Insbesondere die Formgedächstnislegierungen haben noch Entwicklungsmöglichkeiten im Maschinen- und Anlagenbau, beispielsweise bei der Massenproduktion von kleinen und kostengünstigen Antrieben.

Formgedächtnislegierungen gehören zu der Gruppe der intelligenten Materialien. Diese Legierungen können sich, einmal verformt, an ihre vormalige Gestalt erinnern, wenn ihnen thermische Energie zuführt wird. Das Demonstrationsbeispiel hierzu ist eine Büroklammer aus Drähten dieser Legierung. Wird sie mechanisch verformt, nimmt sie nach dem Erwärmen in einem Wasserbad wieder ihre ursprüngliche Form an. Durch ihre Eigenschaften bieten sich Formgedächtnislegierungen als Querschnittstechnik in vielen Technikdisziplinen an. An ihnen wurden Aktor- und Sensorfunktionen ausgemacht. Insbesondere Legierungen aus den Elementen Nickel und Titan zeigen den Formgedächtniseffekt besonders ausgeprägt. Im Laborjargon werden die Legierungen mit den interessanten Eigenschaften Nitinol genannt.

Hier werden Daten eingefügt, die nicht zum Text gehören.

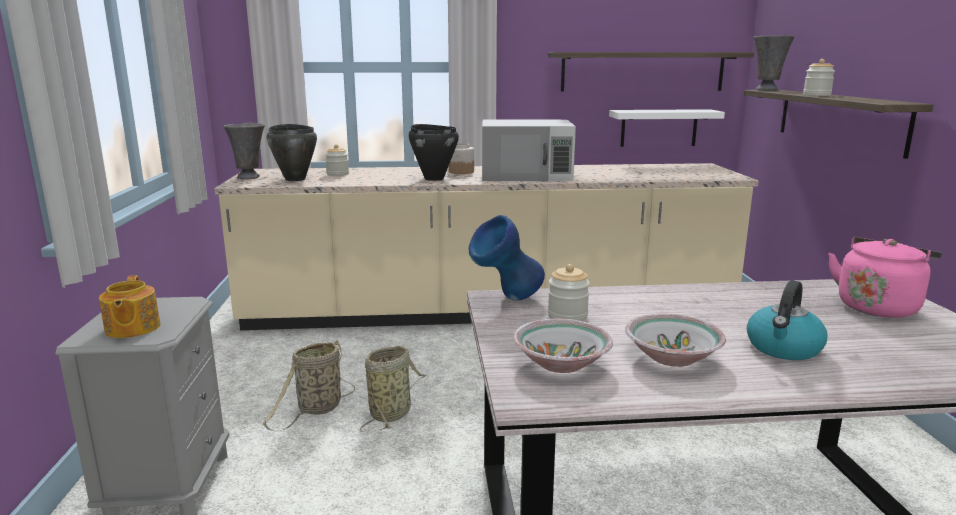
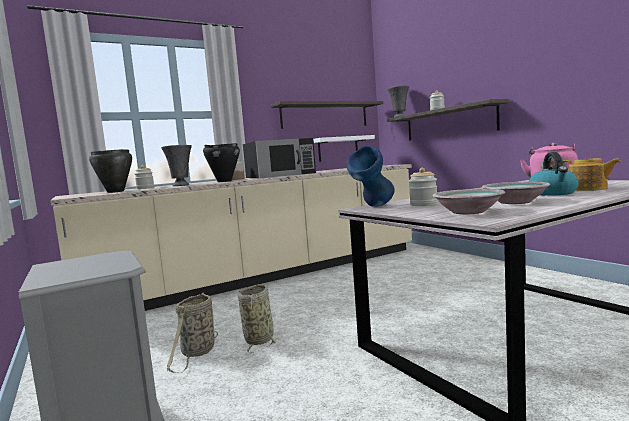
camera: 25 degrees left, 10 degrees down
(132, 329) = (85, 270): teapot -> teapot (588, 189)
(249, 177) = (71, 195): grey vase -> grey vase (181, 185)
(526, 174) = (281, 175): white microwave -> black microwave

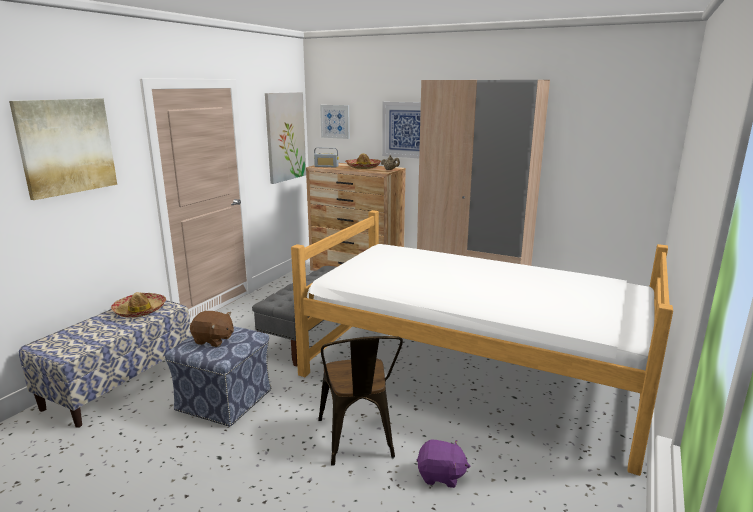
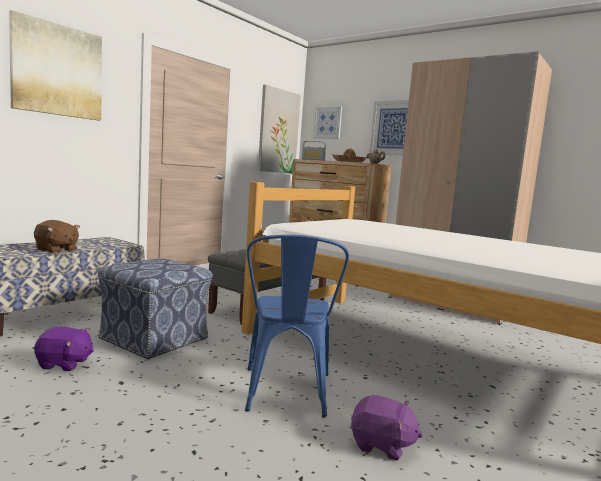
camera: 10 degrees right, 10 degrees down
(140, 310) = (97, 243): hat -> none
(159, 447) = (64, 364): none -> purple plush toy
(213, 340) = (151, 265): brown plush toy -> brown plush toy (56, 250)
(358, 441) = (286, 395): brown chair -> blue chair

Zuführen von thermischer Energie
Vom auseinander gerollten Draht zurück zur Büroklammer: Durch das Zuführen von thermischer Energie im Wasserbad verformt sich die Formgedächtnislegierung. (Bild: Zentrum für angewandte Formgedächtnistechnik (ZAF)

Nicht ausgeschöpftes Potenzial

Gefäßimplantate
In der Medizintechnik finden Formgedächtnislegierungen bereits ein breites Anwendungsspektrum zum Beispiel bei Gefäßimplantaten. (Bild: Ruhr Universität Bochum)

In der jüngsten Vergangenheit gab es zu den Metalllegierungen einen Sonderforschungsbereich an der Ruhr-Universität Bochum. Die Bochumer Forscher widmeten sich Formgedächtnislegierungen über zwölf Jahre hinweg in interdisziplinären Teams. Die sogenannte SFB 459 Formgedächtnistechnik hatte vier Themenfelder: werkstoffwissenschaftliche Grundlagen, Herstellung, Anwendung und Industrietransfer zu Formgedächtnislegierungen. Jedoch findet nur in der Medizintechnik der Formgedächtniseffekt bislang eine intensive Anwendung. In anderen technischen Bereichen sind Anwendungen der Formgedächtnistechniken gerade in der Wachstumsphase, die von deutschen Unternehmen nur spärlich genutzt wird. Dabei haben die Legierungen das Potenzial zu einer breiten Anwendung als Querschnittstechnik.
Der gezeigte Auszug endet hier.